A Note on Transparency
As part of the strategic framework, EvoClinical established a mandate for complete transparency in the simulation and decision logic. Upon execution, the sponsor receives full simulation reports including all underlying code, parameter assumptions, and reproducibility documentation. The decision logic is entirely open so the sponsor can conduct independent verification and internal governance reviews without barriers.
The Results
- The sponsor secured a modular development strategy with near-term and long-term value. The four-option framework gave leadership a clear set of choices with explicitly documented trade-offs. By adopting Option 1 immediately and gating Options 2 and 4 on defined evidence criteria, the sponsor moved away from the all-or-nothing dynamic that frequently stalls AI adoption in trials.
- The AI measurement technology was positioned without triggering regulatory scrutiny. By defining the AI model strictly as a covariate and stratification factor, rather than an unproven primary endpoint, the sponsor captured the precision benefit of the technology without inviting questions regulators could not yet receive satisfactory answers to.
- The sponsor established a clean, defensible bridge from PoC to later-phase decisions. The evidence-gated roadmap defines exactly what must be demonstrated before placebo reduction, enrichment escalation, or prospective validation can activate. Future decisions are anchored to pre-specified thresholds, not internal consensus.
- The sponsor entered the trial with a simulation-backed decision framework in place. Pre-specified rules replaced the risk of subjective interim readout interpretations. The architectural blueprint ensures the eventual interim design will produce a clear outcome: advance, stop, or modify.

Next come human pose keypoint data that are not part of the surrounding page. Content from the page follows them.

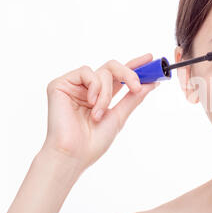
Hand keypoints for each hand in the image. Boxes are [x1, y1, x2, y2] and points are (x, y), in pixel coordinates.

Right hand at [41, 53, 158, 173]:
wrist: (73, 153)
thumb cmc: (93, 141)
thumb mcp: (119, 116)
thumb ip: (133, 98)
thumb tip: (151, 83)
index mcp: (101, 96)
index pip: (119, 76)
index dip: (134, 66)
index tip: (150, 59)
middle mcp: (88, 88)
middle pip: (112, 67)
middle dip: (128, 74)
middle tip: (136, 86)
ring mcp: (74, 85)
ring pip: (103, 72)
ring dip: (106, 94)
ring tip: (98, 114)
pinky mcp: (60, 84)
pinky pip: (86, 72)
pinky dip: (94, 87)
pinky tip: (89, 103)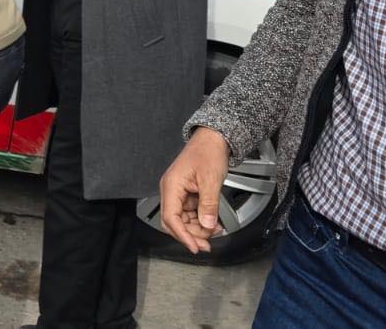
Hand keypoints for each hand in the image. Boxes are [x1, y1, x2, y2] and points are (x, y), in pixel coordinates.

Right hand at [158, 127, 230, 253]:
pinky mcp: (187, 193)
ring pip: (183, 219)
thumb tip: (207, 225)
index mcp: (171, 186)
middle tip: (206, 245)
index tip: (195, 246)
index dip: (182, 235)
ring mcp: (178, 192)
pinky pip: (190, 212)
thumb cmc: (208, 152)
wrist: (213, 138)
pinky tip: (212, 224)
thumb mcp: (211, 180)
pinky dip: (201, 220)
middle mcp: (171, 190)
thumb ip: (208, 205)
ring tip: (214, 232)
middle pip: (174, 221)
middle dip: (190, 234)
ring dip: (197, 229)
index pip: (171, 218)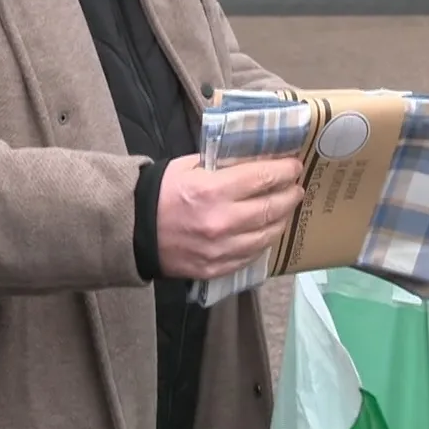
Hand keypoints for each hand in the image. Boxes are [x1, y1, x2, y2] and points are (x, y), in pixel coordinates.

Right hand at [155, 155, 304, 280]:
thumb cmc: (161, 193)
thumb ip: (222, 164)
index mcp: (213, 190)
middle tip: (296, 187)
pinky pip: (251, 255)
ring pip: (267, 234)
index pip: (263, 178)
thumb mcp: (189, 166)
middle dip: (290, 195)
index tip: (294, 166)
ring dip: (282, 219)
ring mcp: (221, 249)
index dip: (285, 171)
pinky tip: (266, 230)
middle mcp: (221, 221)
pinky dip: (264, 241)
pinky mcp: (217, 267)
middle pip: (272, 207)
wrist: (132, 231)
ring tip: (286, 208)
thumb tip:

The conditions for a gray-zone debate were removed before the first patient was enrolled.
The Lesson
When a sponsor has access to promising AI technology but no clinical trial playbook for it, the bottleneck is rarely the science or the model. It is finding a statistical partner who can translate novel capabilities into trial decisions built to withstand regulatory scrutiny.
That requires three things done in sequence: defining the right context of use for the technology at its current stage of evidence, demanding the right level of rigor for the decisions that context must support, and building a plan that delivers concrete value now while creating a structured path for the technology to take on a larger role later.
The sponsor in this case did not have to choose between using the technology and protecting the program. A structured statistical approach made both possible at the same time.